Riley Jackson lawyers: Dealing in deceit |
How does the Riley scam work? Well, let's take it step by step.
Our lawsuit, focusing primarily on my unlawful arrest and incarceration for blogging in Shelby County, Alabama, is timely on at least two grounds: (1) Accrual of the statute of limitations (SOL) in a civil-rights case is governed by federal law, which holds that the SOL in a case involving false arrest and imprisonment does not begin to run until the imprisonment ends. My imprisonment ended on March 26, 2014, and "The Jail Case" lawsuit was filed on March 26, 2016, inside the two-year window under Alabama law; (2) A legal concept called "equitable tolling" extends the SOL in cases where a party is hampered by a legal disability.
In our case, the disability in question is the broken arm that my wife, Carol, suffered at the hands of deputies in Greene County, Missouri, during an unlawful eviction. Carol's broken arm, which came just as we were about to file our notice of appeal and original brief in "The Jail Case," was a comminuted fracture that required eight hours of trauma surgery and involved a number of possible complications that could have been life threatening. It also required about six months of intensive physical therapy, and during that time, I pretty much became Carol's full-time caregiver.
If that does not qualify as a legal disability that prompts equitable tolling, I'm not sure what would. But the Riley defendants were not having it. Since they had no real legal argument, they decided to distort reality, with the assistance of their lawyers from Stott and Harrington. Here is how we described it in our reply brief (embedded below, with our appellants' brief):
Perhaps the most blatant outrage in the Riley response brief involves the Shulers’ claim re: equitable tolling, due to Carol Shuler’s broken arm – broken by law-enforcement thugs in Missouri. Riley states: “It is nonsense to suggest that an injury to Carol Shuler should extend the statute of limitations date for a claim of abuse of process which belonged only to Roger Shuler.
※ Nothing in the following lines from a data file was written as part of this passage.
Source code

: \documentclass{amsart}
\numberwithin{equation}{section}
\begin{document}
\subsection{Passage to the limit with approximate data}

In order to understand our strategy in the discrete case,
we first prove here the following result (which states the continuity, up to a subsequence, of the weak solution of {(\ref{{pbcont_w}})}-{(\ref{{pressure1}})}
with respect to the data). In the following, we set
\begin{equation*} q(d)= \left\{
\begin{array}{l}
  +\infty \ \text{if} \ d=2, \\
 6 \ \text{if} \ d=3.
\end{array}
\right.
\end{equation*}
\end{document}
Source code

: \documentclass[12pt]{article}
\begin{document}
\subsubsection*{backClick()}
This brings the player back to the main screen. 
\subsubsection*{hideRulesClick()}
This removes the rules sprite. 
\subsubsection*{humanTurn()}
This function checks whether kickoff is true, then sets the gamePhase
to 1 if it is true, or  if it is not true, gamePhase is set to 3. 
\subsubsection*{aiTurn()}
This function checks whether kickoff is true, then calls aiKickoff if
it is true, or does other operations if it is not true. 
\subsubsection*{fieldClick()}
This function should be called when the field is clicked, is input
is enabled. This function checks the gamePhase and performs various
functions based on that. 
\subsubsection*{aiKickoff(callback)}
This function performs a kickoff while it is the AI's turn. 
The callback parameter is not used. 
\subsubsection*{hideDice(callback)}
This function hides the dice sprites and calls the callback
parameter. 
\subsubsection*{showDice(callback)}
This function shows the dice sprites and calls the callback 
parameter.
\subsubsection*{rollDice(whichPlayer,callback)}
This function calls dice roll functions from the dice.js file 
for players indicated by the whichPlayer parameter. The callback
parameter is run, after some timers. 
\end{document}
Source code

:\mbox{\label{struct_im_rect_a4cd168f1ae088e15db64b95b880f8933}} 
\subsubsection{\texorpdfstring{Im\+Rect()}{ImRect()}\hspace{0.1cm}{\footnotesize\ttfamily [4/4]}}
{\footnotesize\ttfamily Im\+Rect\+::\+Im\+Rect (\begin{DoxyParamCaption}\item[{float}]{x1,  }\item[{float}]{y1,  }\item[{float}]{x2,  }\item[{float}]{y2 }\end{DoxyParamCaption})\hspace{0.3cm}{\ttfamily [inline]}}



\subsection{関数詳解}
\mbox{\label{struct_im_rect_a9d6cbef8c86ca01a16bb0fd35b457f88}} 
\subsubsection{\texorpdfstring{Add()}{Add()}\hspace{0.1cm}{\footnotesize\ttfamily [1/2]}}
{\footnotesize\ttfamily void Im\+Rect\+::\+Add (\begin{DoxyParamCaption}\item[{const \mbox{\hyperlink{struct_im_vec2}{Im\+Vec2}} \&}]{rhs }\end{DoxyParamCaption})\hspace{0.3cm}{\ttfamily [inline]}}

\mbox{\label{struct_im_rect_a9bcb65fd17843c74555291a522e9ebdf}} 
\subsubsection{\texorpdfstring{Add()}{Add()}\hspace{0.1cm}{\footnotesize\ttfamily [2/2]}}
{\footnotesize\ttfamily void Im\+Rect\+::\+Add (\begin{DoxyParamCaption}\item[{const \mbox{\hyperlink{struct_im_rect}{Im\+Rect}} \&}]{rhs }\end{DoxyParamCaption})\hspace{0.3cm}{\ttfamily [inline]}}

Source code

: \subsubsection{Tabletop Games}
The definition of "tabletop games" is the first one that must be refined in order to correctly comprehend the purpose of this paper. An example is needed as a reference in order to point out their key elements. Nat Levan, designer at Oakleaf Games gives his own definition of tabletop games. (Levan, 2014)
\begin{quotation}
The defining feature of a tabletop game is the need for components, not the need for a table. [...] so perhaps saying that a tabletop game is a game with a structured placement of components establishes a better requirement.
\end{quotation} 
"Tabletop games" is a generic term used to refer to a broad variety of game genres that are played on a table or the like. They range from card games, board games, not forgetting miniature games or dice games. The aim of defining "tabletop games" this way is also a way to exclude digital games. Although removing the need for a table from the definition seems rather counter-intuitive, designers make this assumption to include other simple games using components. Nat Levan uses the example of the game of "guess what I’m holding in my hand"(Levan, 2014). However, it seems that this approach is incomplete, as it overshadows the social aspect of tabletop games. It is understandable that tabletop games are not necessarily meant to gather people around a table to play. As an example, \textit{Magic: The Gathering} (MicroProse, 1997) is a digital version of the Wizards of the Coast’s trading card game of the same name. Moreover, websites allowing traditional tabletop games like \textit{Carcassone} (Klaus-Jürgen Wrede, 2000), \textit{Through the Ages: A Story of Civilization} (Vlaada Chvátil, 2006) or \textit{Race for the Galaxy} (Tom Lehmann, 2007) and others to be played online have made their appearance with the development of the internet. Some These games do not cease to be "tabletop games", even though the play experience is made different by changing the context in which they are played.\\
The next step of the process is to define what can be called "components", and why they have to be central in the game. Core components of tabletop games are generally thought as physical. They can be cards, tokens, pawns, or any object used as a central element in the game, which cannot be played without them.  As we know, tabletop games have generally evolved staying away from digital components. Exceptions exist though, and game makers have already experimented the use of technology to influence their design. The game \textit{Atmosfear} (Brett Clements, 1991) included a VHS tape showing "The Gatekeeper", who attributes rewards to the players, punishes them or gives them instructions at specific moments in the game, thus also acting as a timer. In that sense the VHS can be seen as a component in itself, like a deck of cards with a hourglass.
Carol Shuler was not a party in the underlying Shelby County court action upon which the abuse of process claim was based.”
We invite you to examine a couple of documents (here and here) from the underlying court action in Shelby County. The first is an amicus curiae memorandum from the Alabama office of the American Civil Liberties Union (ACLU), showing that Judge Claud Neilson's actions in ordering my arrest and incarceration were wildly unlawful. Under "Respondents" near the top of the motion, you will notice the name Carol T. Shuler. That's my wife, the one who had her arm broken. Her name is present because she was a party to the case, put there by the Riley defendants themselves, who included her in their lawsuit.
Stott and Harrington |
How do the Riley defendants, and their Stott and Harrington lawyers, then reach the conclusion Carol was not a party in the Shelby County court action? That defies explanation, and here is our reaction in the replay brief:
Carol Shuler was not a party? Really? Are the Riley defendants and their lawyers monstrous liars or are they too lazy to check the public record? The Riley lawyer does not even know who his client sued? Carol Shuler most certainly was a defendant in the underlying court action, and a simple search on Alacourt.gov shows that (if Riley hasn’t caused the record to be sealed). In fact, the Riley defendants specifically sought Carol Shuler’s unlawful arrest and incarceration, just as they did with Roger Shuler; their law-enforcement cronies just weren’t able to kidnap her. This blatant false statement in a legal brief should call into question all of the so-called arguments Riley attempts to pass off as legitimate.
Both the Riley defendants and the Stott-Harrington lawyers are "officers of the court," so this sham argument probably constitutes fraud on the court. We will be studying that issue and considering how to respond as we await findings from the Eleventh Circuit.